What the task requires. Print every line of the material below exactly as it stands, but omit the pictures.

Input for this task.
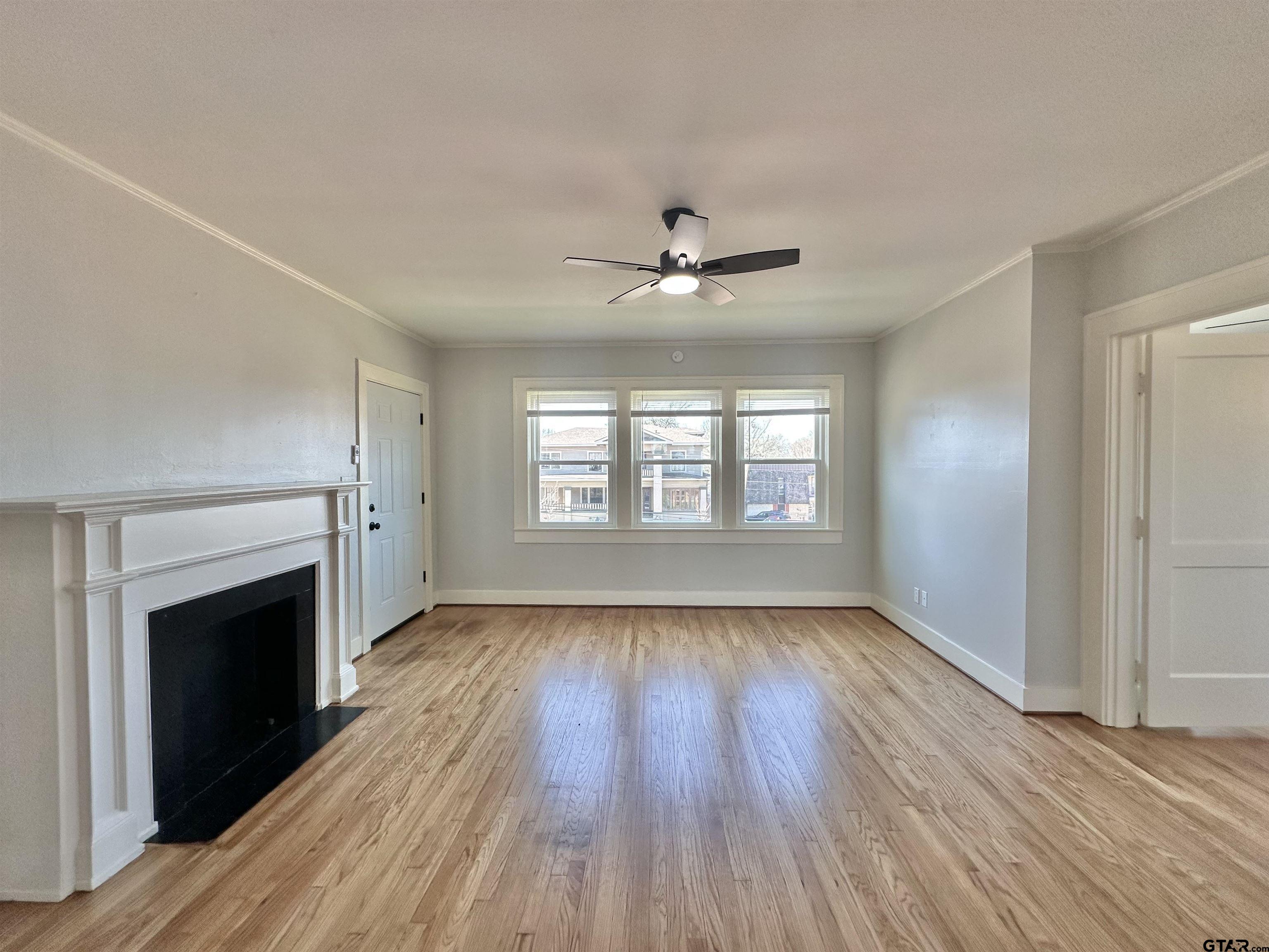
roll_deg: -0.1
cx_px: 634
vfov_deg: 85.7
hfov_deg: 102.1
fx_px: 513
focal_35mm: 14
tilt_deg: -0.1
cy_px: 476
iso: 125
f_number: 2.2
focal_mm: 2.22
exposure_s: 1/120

Reply.
roll_deg: -0.1
cx_px: 634
vfov_deg: 85.7
hfov_deg: 102.1
fx_px: 513
focal_35mm: 14
tilt_deg: -0.1
cy_px: 476
iso: 125
f_number: 2.2
focal_mm: 2.22
exposure_s: 1/120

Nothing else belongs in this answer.